Later, when Sadier began working on the songs that would become Silencio, she “decided that I would put my good advice to use here and that’s how two of his songs ended up being on the record”. One of those songs, “There is a Price To Pay For Freedom (And It Isn’t Security)” pairs Elkington’s dramatic orchestral arrangement with lyrics that fuse many of album’s thematic concerns—personal, political and existential—as Sadier sings, “Images reflected back from society / What I live / The bridge between roles forced to take on and reality / What I am”. (Bridges are recurring images within Sadier’s lyrics). And for all of the attention that is paid to her politics, she sees her own work as an attempt to build metaphorical bridges between all aspects of human experience: “I don’t think we should have any separation between what’s philosophical, what’s political and what’s personal. I see it all as being entwined with each other, I think that everything is linked. And that’s what I’ve been doing and writing about for all these years—just making bridges. Making the bridges more apparent between the personal and the political, the personal and the communal, the communal and the philosophical. I guess the thing I’ve added, which is normal considering my age, is the spiritual side and the sacred side of being human and being alive and being part of the universe”.
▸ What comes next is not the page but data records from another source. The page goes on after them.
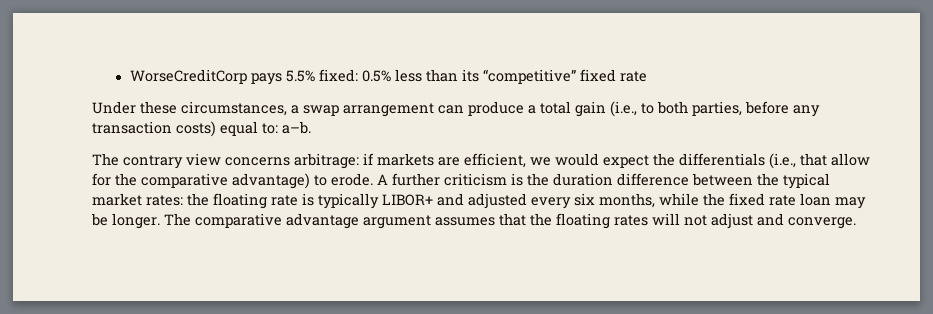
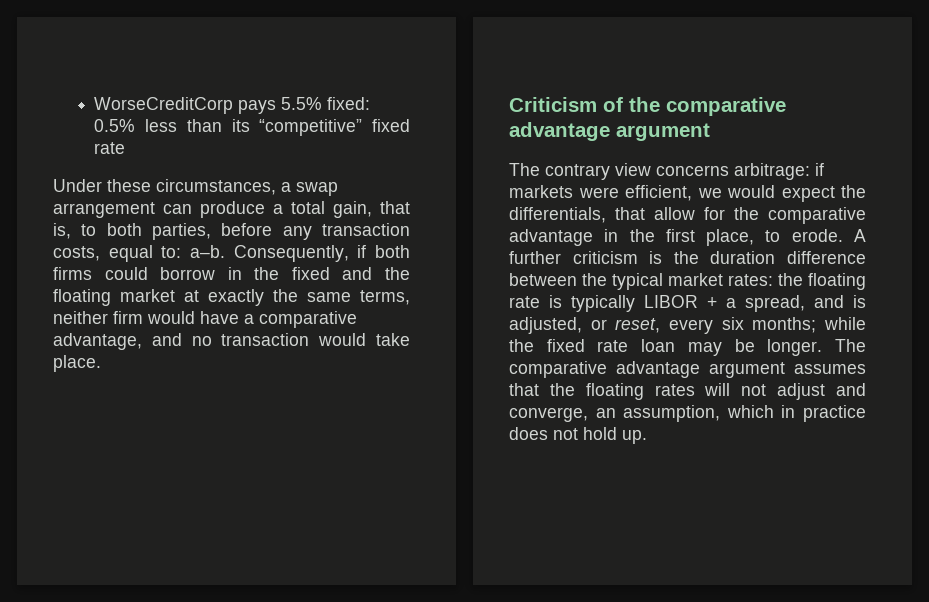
[575,101,637,117] gain (i.e., -> [333,201,410,218] [53,223,71,239] gain, that is,
[176,121,216,137] costs) -> [53,246,100,261] costs,
(311, 127) none -> [233,245,410,262] [53,267,410,280] [53,289,410,306] [53,311,357,328] [53,333,411,350] [53,355,101,372] [509,97,786,116] [509,122,710,141] Consequently, if both firms could borrow in the fixed and the floating market at exactly the same terms, neither firm would have a comparative advantage, and no transaction would take place. // Criticism of the comparative advantage argument
[438,157,460,166] are -> [578,187,619,198] were
[679,153,796,169] differentials (i.e., -> [509,207,606,223] differentials,
[232,173,310,189] advantage) -> [509,229,755,246] advantage in the first place,
[382,193,527,209] LIBOR+ and adjusted -> [644,295,866,312] [509,317,661,334] LIBOR + a spread, and is adjusted, or reset,
[599,193,655,208] months, -> [752,317,817,333] months;
[788,217,856,229] converge. -> [509,405,866,422] [509,427,647,444] converge, an assumption, which in practice does not hold up.

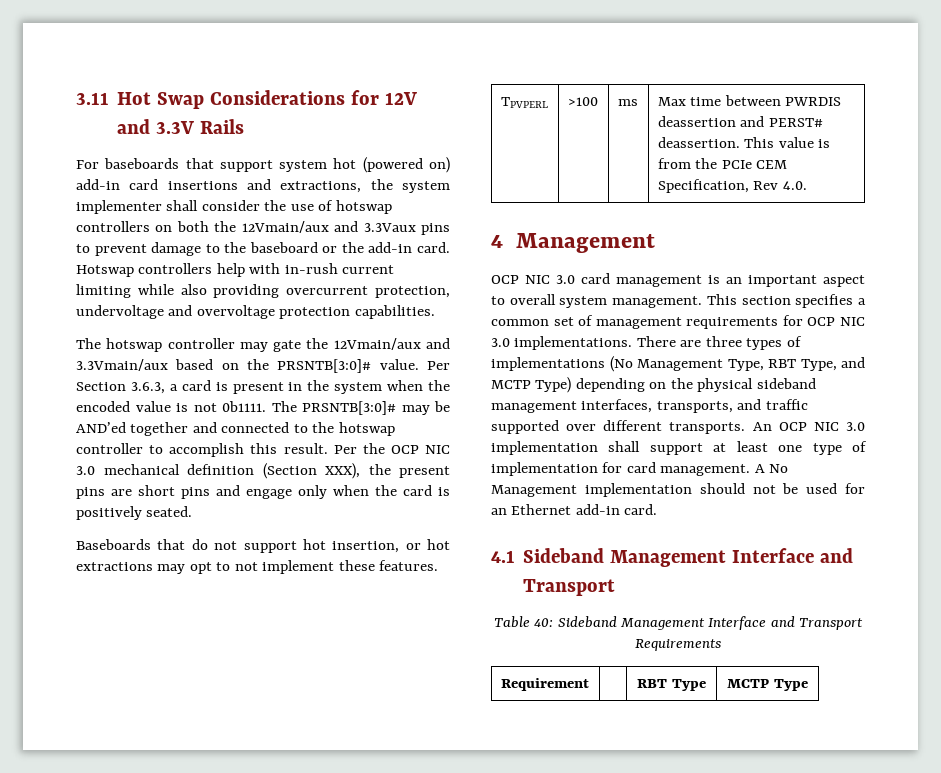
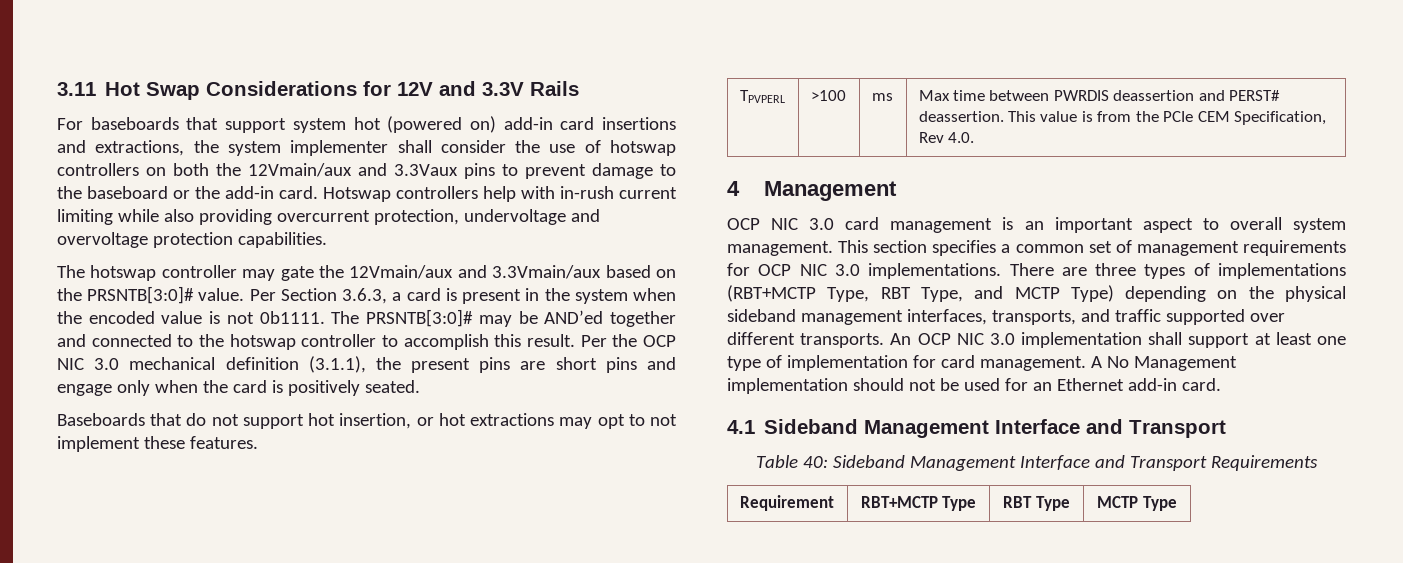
[262,463,360,479] (Section XXX), -> [308,356,366,373] (3.1.1),
[609,356,723,372] (No Management -> [727,285,816,302] (RBT+MCTP
(589, 684) none -> [860,496,977,511] RBT+MCTP Type

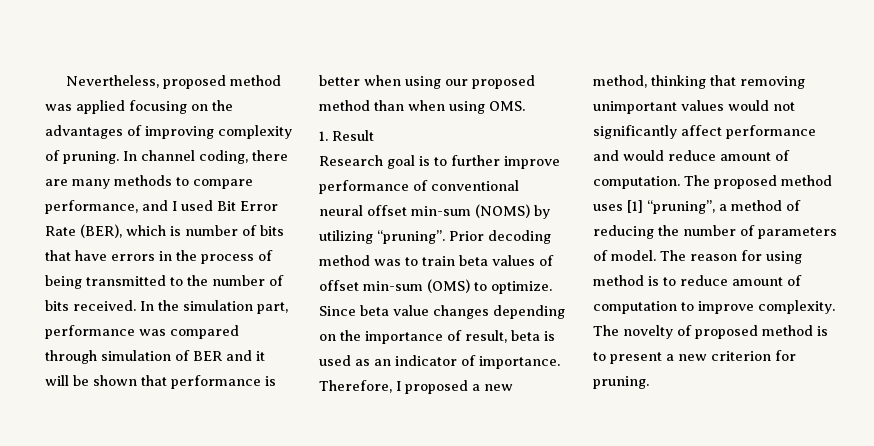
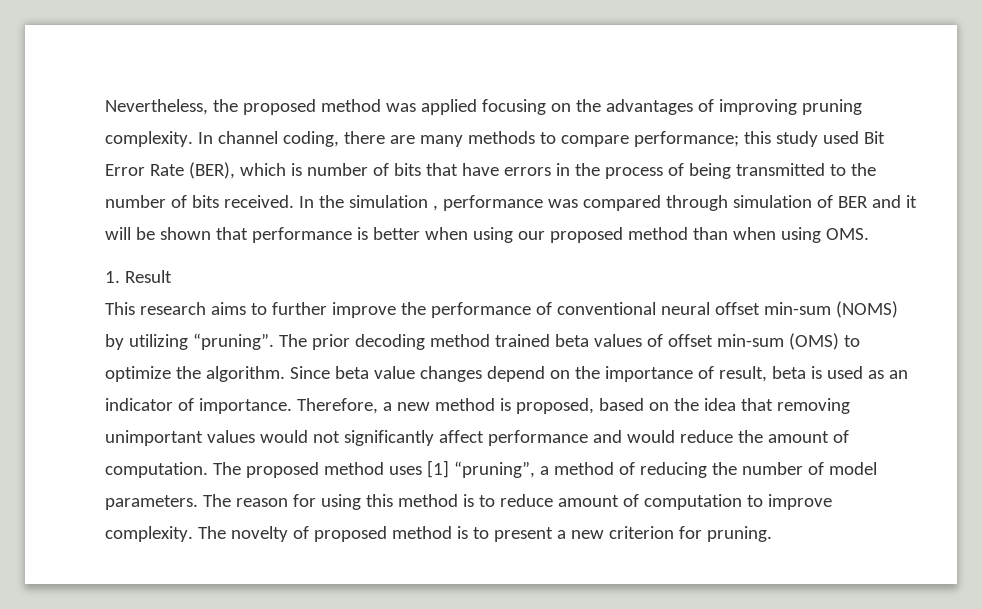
(160, 81) none -> [212,99,238,112] the
[218,125,292,139] [45,150,119,164] complexity of pruning. -> [801,99,862,115] [105,131,193,147] pruning complexity.
[45,200,177,214] performance, and I -> [633,131,818,147] performance; this study
[257,302,288,314] part, -> [432,205,438,211] ,
[319,155,430,169] Research goal is -> [105,302,246,315] This research aims
(560, 162) none -> [400,302,426,315] the
[449,230,551,244] [319,255,455,266] Prior decoding method was to train -> [278,334,550,350] The prior decoding method trained
[491,281,552,294] optimize. -> [105,366,285,382] optimize the algorithm.
[493,305,565,319] depending -> [486,366,545,382] depend
[396,380,513,394] [593,75,706,89] I proposed a new method, thinking -> [382,398,736,414] a new method is proposed, based on the idea
(716, 155) none -> [737,430,763,443] the
[758,227,837,239] [593,250,656,261] parameters of model. -> [828,462,877,475] [105,495,198,510] model parameters.
(802, 257) none -> [365,494,393,507] this

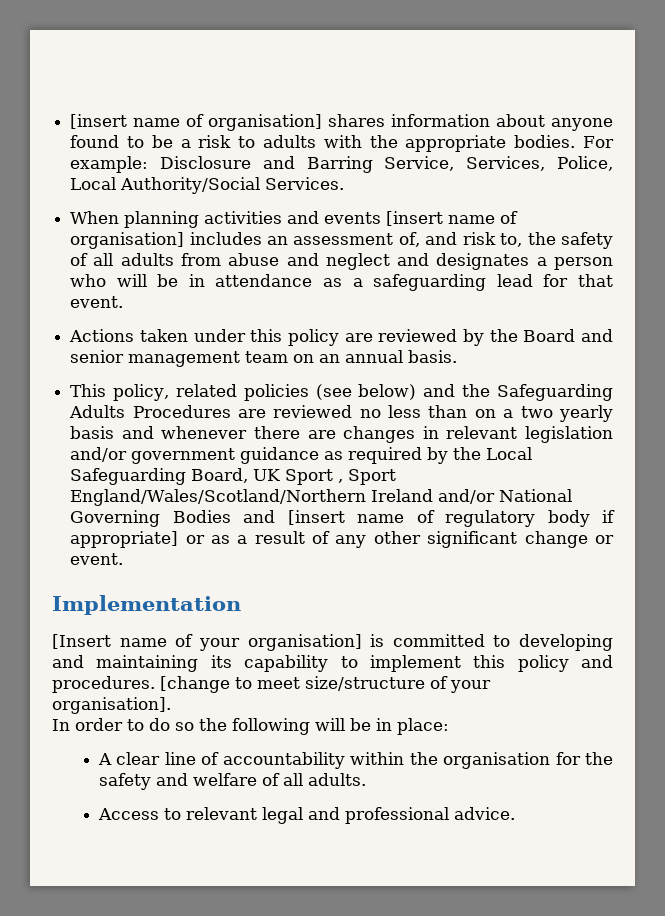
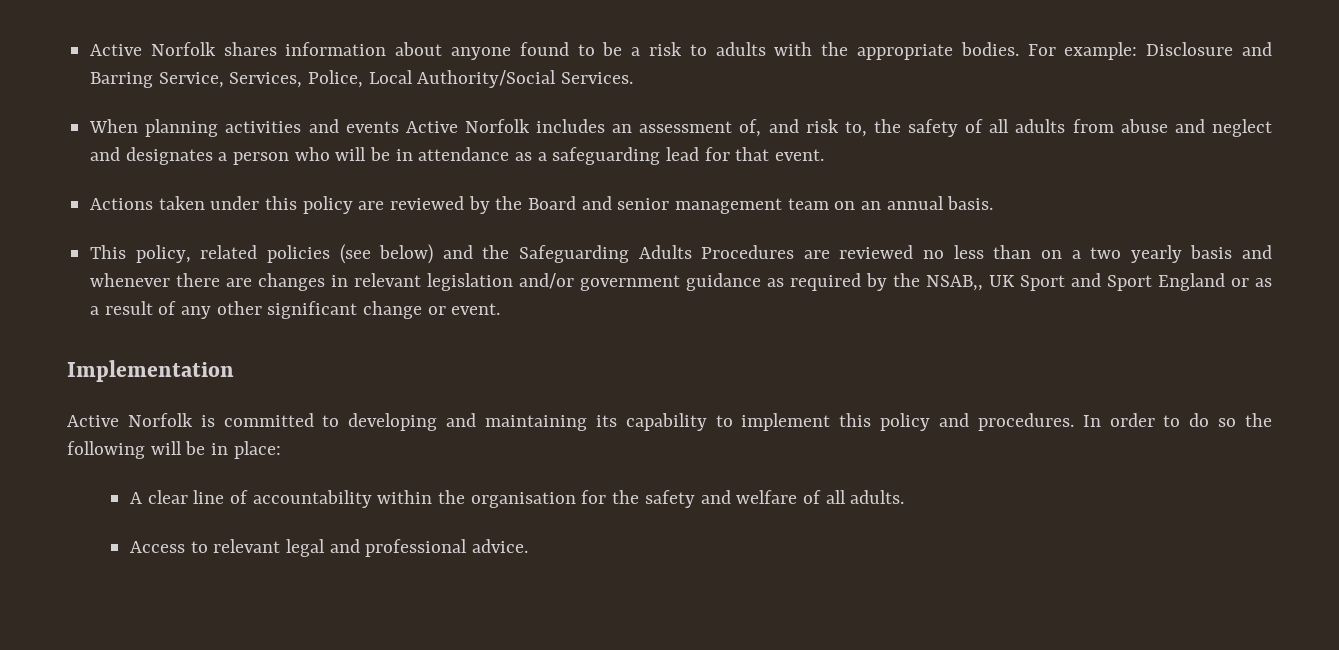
[70,114,323,131] [insert name of organisation] -> [90,42,216,56] Active Norfolk
[386,211,519,226] [70,232,185,249] [insert name of organisation] -> [405,119,530,133] Active Norfolk
[486,447,533,460] [70,468,397,485] [70,489,573,506] [70,510,615,527] [70,531,179,548] Local Safeguarding Board, UK Sport , Sport England/Wales/Scotland/Northern Ireland and/or National Governing Bodies and [insert name of regulatory body if appropriate] -> [926,273,1226,291] NSAB,, UK Sport and Sport England
[52,634,362,651] [Insert name of your organisation] -> [67,413,193,427] Active Norfolk
[160,676,491,693] [52,697,171,714] [change to meet size/structure of your organisation]. // -> (1074, 422) none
In today’s internet culture, where the boundaries between art and commerce feel blurrier every day, and the constant barrage of information threatens to drown out any capacity for serious contemplative thought, let alone deep spiritual reflection, Sadier’s commitment to her revolutionary ideals stands in contrast to many of her younger indie rock peers who are quick to sell their work to the highest bidder for placement in advertisements, film, or TV spots. She sees the commercialization of independent music as a direct result of the all-encompassing nature of capitalism: “Advertising and the ideology of capitalism have overtaken. It’s very sophisticated and it’s presented in a way that we don’t really control anymore at this stage. I see it particularly in the youth that they seem quite happy to just go along with everything that’s presented to them: the development of technology and all the gadgets and this illusion of power that comes with having instant access to all this information. But meaning and information are profoundly different. And I do think at some point we’ll evolve because human beings need some kind of dimension of meaning beyond just consuming information”.
In the meantime, Sadier finds her own sense of meaning in the regenerative power of silence. “The importance of silence is that when you find a bit of it, you can go inside yourself and get to know yourself a little better. When there’s too much noise around you, you can’t think and you don’t have the necessary clarity to find what’s really important in life”. Silencio is an album that seeks to do just that: to cut through the noise of society, politics and the marketplace to discover the true human identity that lies beneath. In the end, it’s a very personal kind of revolution that Sadier is fighting, and it’s one that everybody is invited to dance to.